DIRECTIONS: Count the lines in the items below that contain the string "incidentresponse". Give only the number.

___ DATA IN THIS EXERCISE

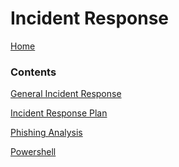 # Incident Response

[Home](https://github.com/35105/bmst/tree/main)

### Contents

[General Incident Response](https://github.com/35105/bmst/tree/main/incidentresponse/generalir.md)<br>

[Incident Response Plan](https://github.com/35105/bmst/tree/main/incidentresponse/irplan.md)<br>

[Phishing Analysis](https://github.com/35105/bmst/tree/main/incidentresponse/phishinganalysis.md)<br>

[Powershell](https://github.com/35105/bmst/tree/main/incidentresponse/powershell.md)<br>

______

ANSWER TO THE PROBLEM: 4